A good question - my layman's guess is based on the big picture. Despite the tension between US and China, they both are massively reliant on each other. China relies on the US consumer market to sell its goods, and the US relies on Chinese manufacturing. So neither of them are eager for a confrontation, as the collapse of one could easily cause the collapse of the other.

More than that, tho, and more to the point of these potential sanctions - many Chinese banks are still super reliant on the US SWIFT system for cross-border payments. A lot of people are talking about de-dollarization these days, but even in China it's not very widespread. So Bessent's sanctions could cause some significant disruption by cutting off Chinese banks completely from interaction with all of their clients that make use of that system. I found this to article be a good analysis to balance out all the influencers talking about the end of the Petrodollar as if it were a done deal:


Beyond the Headlines: Why This Is Not a Simple De-Dollarization Story

What makes this episode analytically significant is not that the yuan suddenly replaces the dollar in global energy trade. It does not. The dollar remains dominant in reserves, trade finance, offshore funding, and currency hedging. IMF data for late 2025 still show the dollar accounting for well over half of disclosed official reserves, while the renminbi remains a small reserve currency by comparison.3 SWIFT’s latest tracker shows the RMB improving its position in global payments, but still only at a low-single-digit share.4 So, the Hormuz episode should not be mistaken for a systemic demise of dollar hegemony. It is better understood as a wartime monetization of access: a coercive, politically filtered payments zone in which Iran may be able to extract value using currencies and channels less vulnerable to U.S. pressure.

That distinction matters because the strategic novelty lies in the combination of three things. First, Iran is reportedly linking physical access to a maritime chokepoint with a preferred settlement instrument.

Second, the preferred instrument is not Iran’s own rial but a foreign currency associated with its most important economic partner, China. Third, stablecoins are reportedly being accepted alongside yuan, suggesting that the real objective is not monetary sovereignty in the classic sense but sanctions-resistant settlement. In other words, this is less a case of “Iranian monetary nationalism” than of wartime financial adaptation inside a dollar-centered international system where fragmentation is increasing. It reflects a world in which the relevant question is no longer simply which currency is most efficient, but which currency or payment rail can still function under coercion, surveillance, and blockade.

Some records:
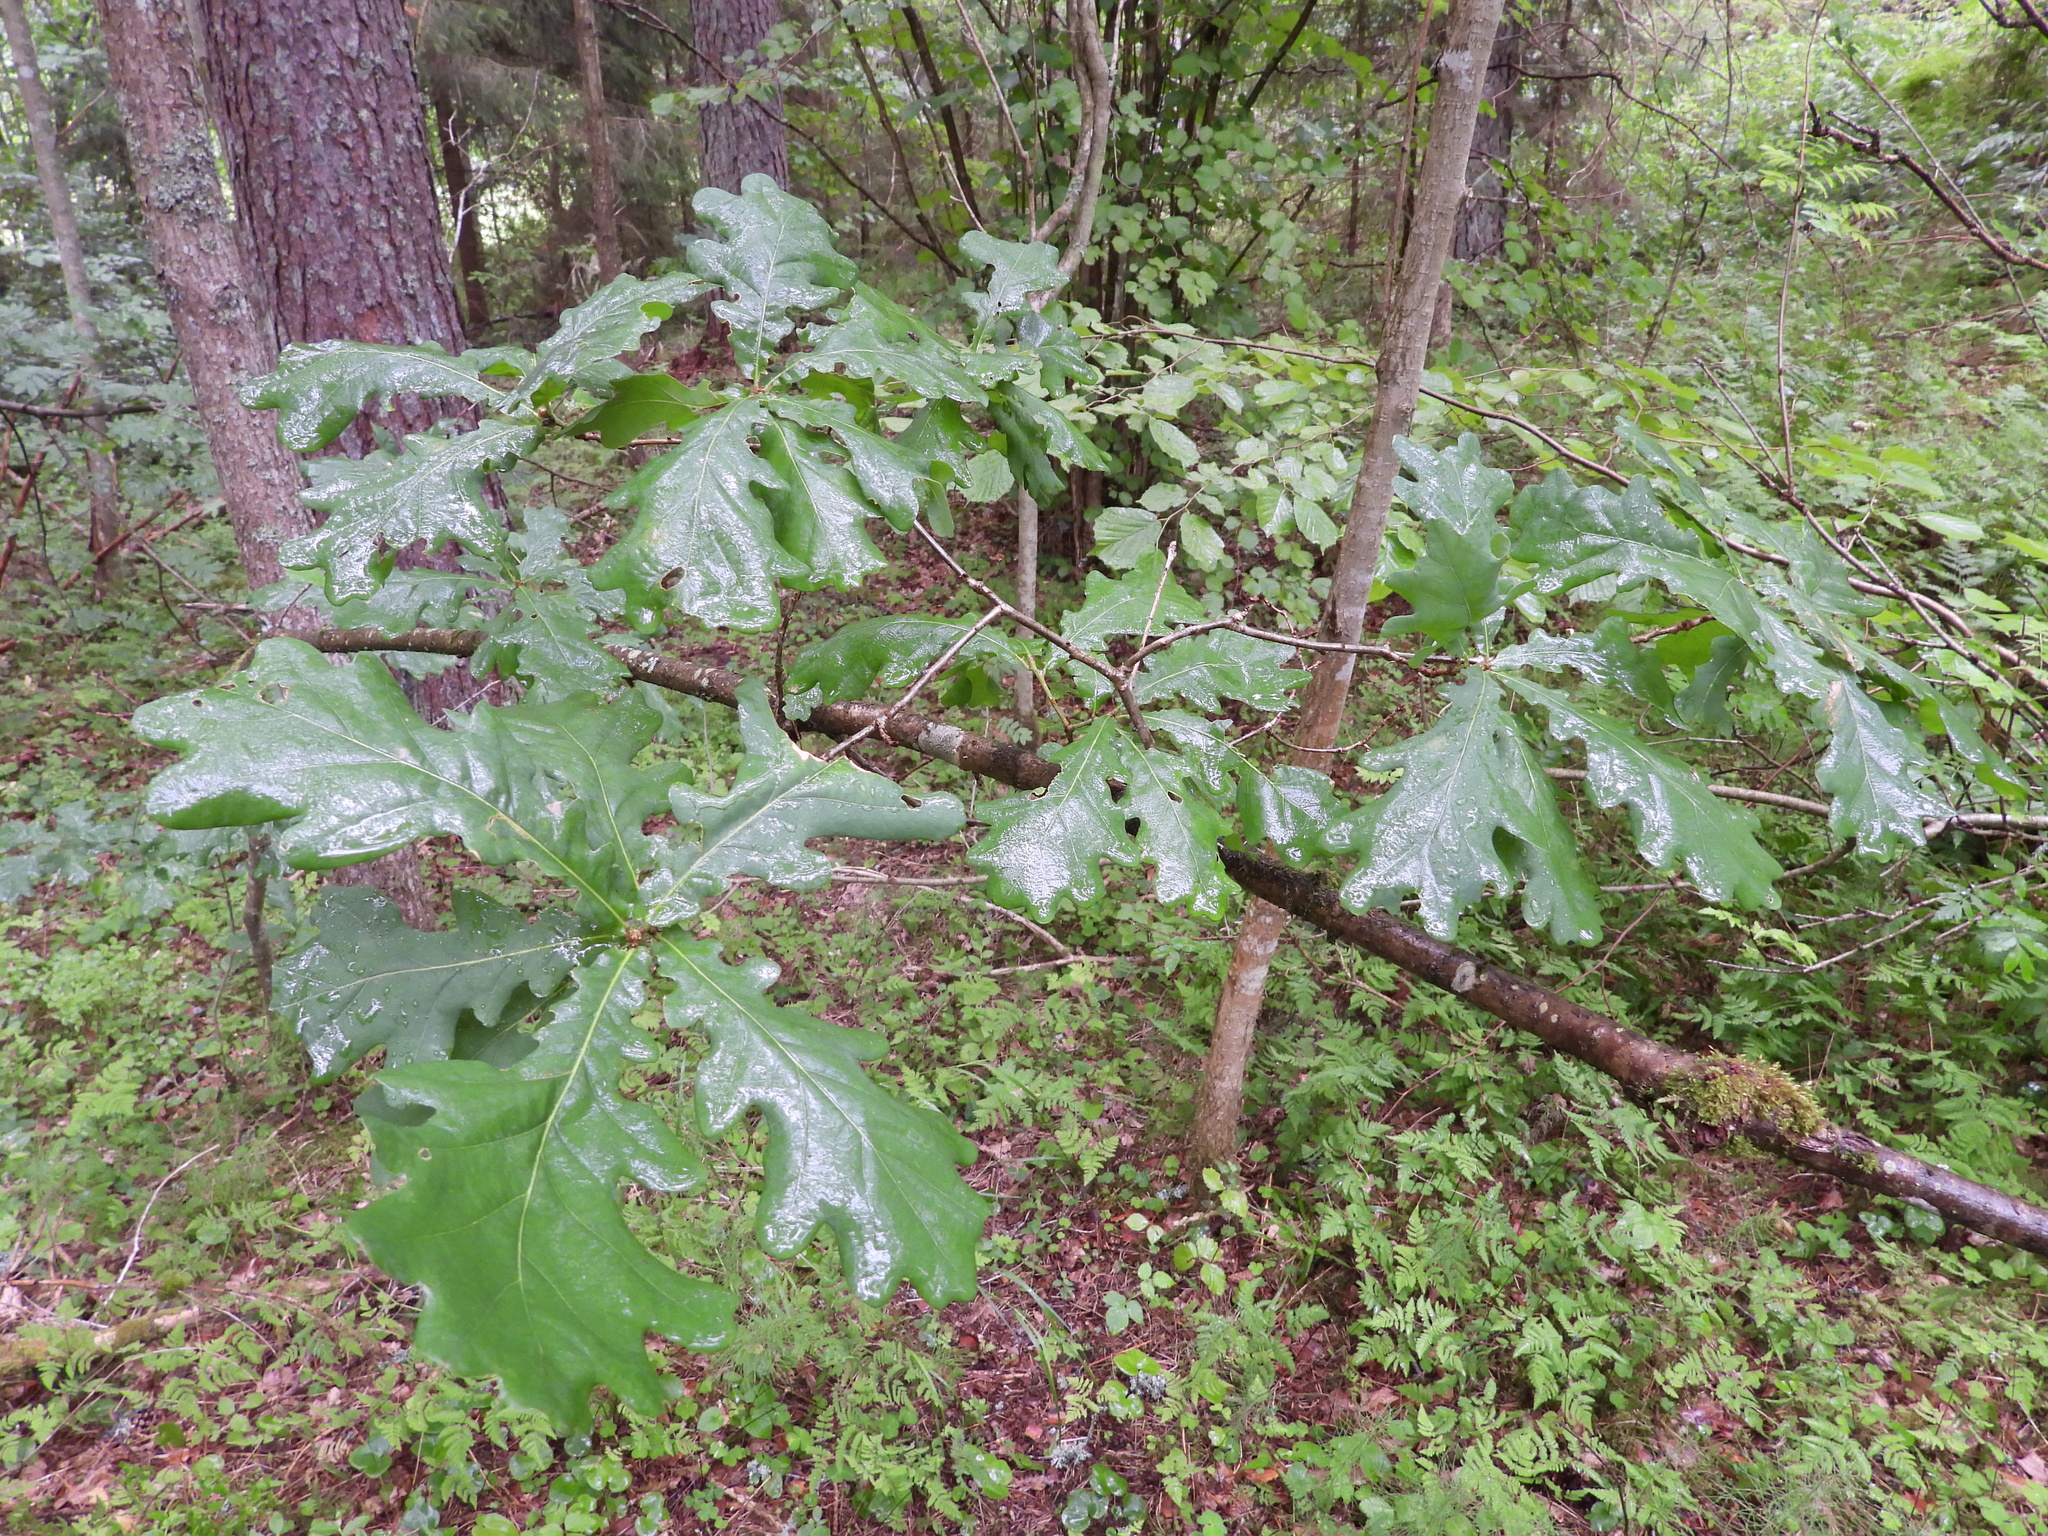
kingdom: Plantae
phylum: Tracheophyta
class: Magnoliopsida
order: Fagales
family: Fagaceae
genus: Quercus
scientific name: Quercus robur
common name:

* TASK 1 *
Render every line of the listing as a JSON list of strings, one string per line, omitting blank lines and leaving out the pictures.
* TASK 2 *
Extend the passage on U.S.-China financial reliance and de-dollarization, picking up after its final sentence.

* WRITTEN ANSWER 1 *
[
  "kingdom: Plantae",
  "phylum: Tracheophyta",
  "class: Magnoliopsida",
  "order: Fagales",
  "family: Fagaceae",
  "genus: Quercus",
  "scientific name: Quercus robur",
  "common name:"
]

* WRITTEN ANSWER 2 *
Importantly, this pattern is not without precedent. Russia’s shift toward yuan-denominated energy settlement following the 2022 sanctions regime, and Venezuela›s earlier experiments with non-dollar oil pricing and barter arrangements,6 illustrate a broader dynamic: When states face sustained financial exclusion from the dollar system, they tend to gravitate toward whatever currency or payment infrastructure their most important remaining trade partner can offer.

China, Iran, and the Emergence of a “Corridor Currency”

Before examining the specific dynamics at Hormuz, it is worth defining a concept that captures the kind of monetary role the yuan appears to be acquiring in settings like this. A “corridor currency,” as used in this analysis, refers to a currency that achieves outsized relevance not through universal adoption or deep global markets, but within specific trade corridors, sectors, or geopolitical contexts where the dominant global currency — in this case, the dollar — is either unavailable, politically risky, or operationally costly to use. The yuan›s growing role in Iranian energy trade, sanctioned commodity flows, and now reportedly in Hormuz transit fees exemplifies this logic.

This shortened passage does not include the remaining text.